Figure skaters balance singles vs new team event

SOCHI, Russia (AP) — The fans in the arena loved the first Olympic figure skating team event.

They might have been a little biased, of course: What wasn't to like when host Russia won gold in a sport adored in this country?

The skaters themselves had mostly nice things to say about the inaugural competition, though their actions suggested slightly more ambivalent feelings.

The concept is popular. The actual logistics, maybe not so much. For the men in particular, the quick turnaround between the team free skate and the individual short program was a concern.

Two of the gold medal favorites, Canada's Patrick Chan and Japan's Yuzuru Hanyu, did not take the ice Sunday, saving energy for the singles event, which starts Thursday. Under the team competition rules, each country could switch up its entry between the short and long programs for two of the four disciplines.

"It feels good to be able to hand it off," Chan said Thursday after his short program, speaking about figure skating's version of passing the baton. "Come the 13th, I don't want to hand if off, of course."

The flexibility made the team event feasible, if a bit less credible and exciting when the top skaters weren't always on the ice.

There were plenty of empty seats throughout the team competition, though that has also been the case in other venues. The fans who showed up seemed to be having a blast; there's no way of knowing what the atmosphere would have been like had the Russians struggled.

NBC's prime-time ratings have been strong so far.

Alexei Mishin, Evgeni Plushenko's coach, says fans can't get enough figure skating.

"Very popular, very beautiful sport," he said. "Four medals — ridiculous. Five medals — better.
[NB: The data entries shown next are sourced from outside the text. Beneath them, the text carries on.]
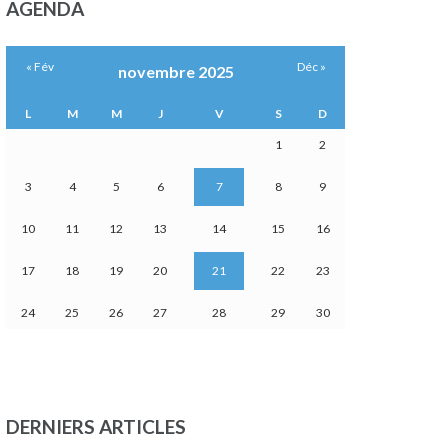
AGENDA
« Fév
Déc »
novembre 2025
L
M
M
J
V
S
D
1
2
3
4
5
6
7
8
9
10
11
12
13
14
15
16
17
18
19
20
21
22
23
24
25
26
27
28
29
30
DERNIERS ARTICLES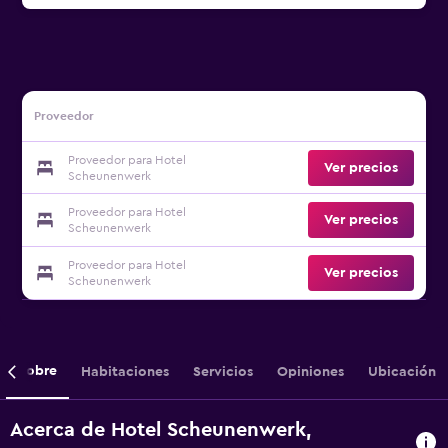
Proveedor
Proveedor para Hotel
Ver precios
Scheunenwerk
Proveedor para Hotel
Ver precios
Scheunenwerk
Proveedor para Hotel
Ver precios
Scheunenwerk
Sobre
Habitaciones
Servicios
Opiniones
Ubicación
Acerca de Hotel Scheunenwerk,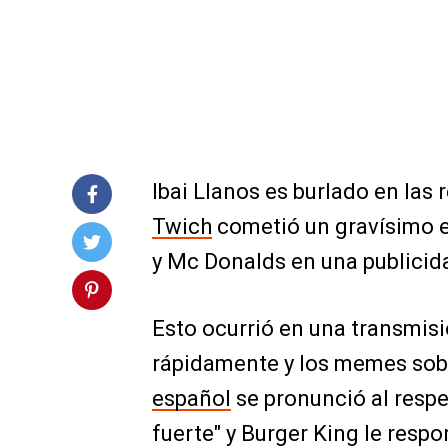
Ibai Llanos es burlado en las
Twich
cometió un gravísimo 
y Mc Donalds en una publicida
Esto ocurrió en una transmisió
rápidamente y los memes sob
español
se pronunció al respe
fuerte" y Burger King le respo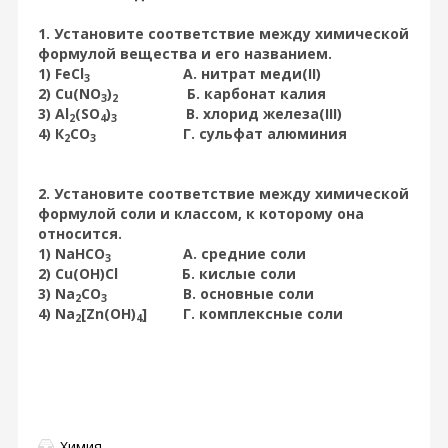
1. Установите соответствие между химической
формулой вещества и его названием.
1) FeCl
A. нитрат меди(II)
3
2) Cu(NO
)
Б. карбонат калия
3
2
3) Al
(SO
)
B. хлорид железа(III)
2
4
3
4) К
CO
Г. сульфат алюминия
2
3
2. Установите соответствие между химической
формулой соли и классом, к которому она
относится.
1) NaHCO
А. средние соли
3
2) Cu(OH)Cl Б. кислые соли
3) Na
CO
В. основные соли
2
3
4) Na
[Zn(OH)
] Г. комплексные соли
2
4
Химия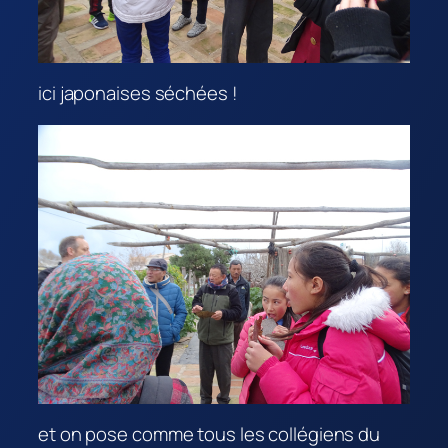
ici japonaises séchées !
et on pose comme tous les collégiens du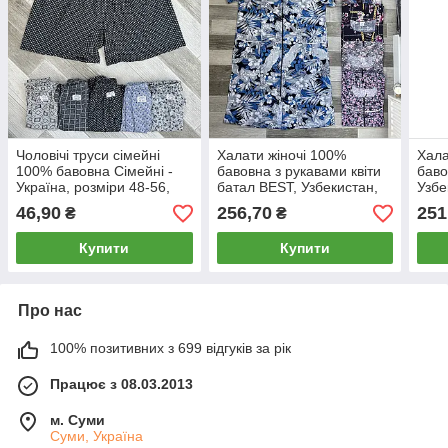
Чоловічі труси сімейні
Халати жіночі 100%
Хала
100% бавовна Сімейні -
бавовна з рукавами квіти
баво
Україна, розміри 48-56,
батал BEST, Узбекистан,
Узбе
асорті, 07800
розміри 58-66, асорті,
66, 
46,90
256,70
251
₴
₴
09700
Купити
Купити
Про нас
100% позитивних з 699 відгуків за рік
Працює з 08.03.2013
м. Суми
Суми, Україна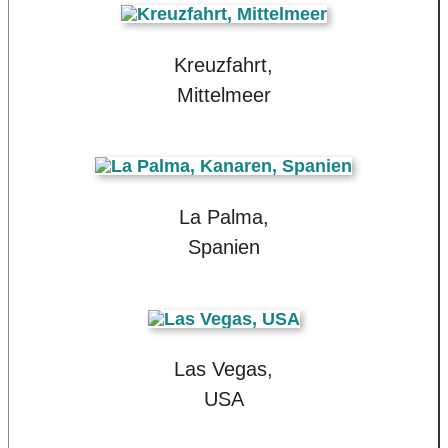
Kreuzfahrt,
Mittelmeer
La Palma,
Spanien
Las Vegas,
USA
Six?"

That would be more like it.

The limitations of the Olympic schedule make it difficult to give skaters more of a cushion. The team event started a day before the opening ceremony to squeeze all the competition in.

Four-time world champion Kurt Browning, doing commentary for Canadian broadcasters, suggests one solution: shifting the team competition to after the individual events.

Japan was a long shot for a medal, winding up fifth, though fans certainly would have enjoyed watching Hanyu skate again. Canada's calculus was more complicated because the country came in with team gold medal hopes. In the end, however, the Canadians would have taken silver even had Chan won the free skate because champion Russia racked up so many points in the rest of the programs.

The parents of American skaters Gracie Gold and Jason Brown were talking before the event about how the two teens chose figure skating partly because they didn't like the pressures of team sports. Ice dancer Charlie White, though, is a former hockey player and likes what the team event adds to the sport.

"I think you get a little bit of extra something when you know that there are others relying on you," he said, "and when you know you have the support of your teammates."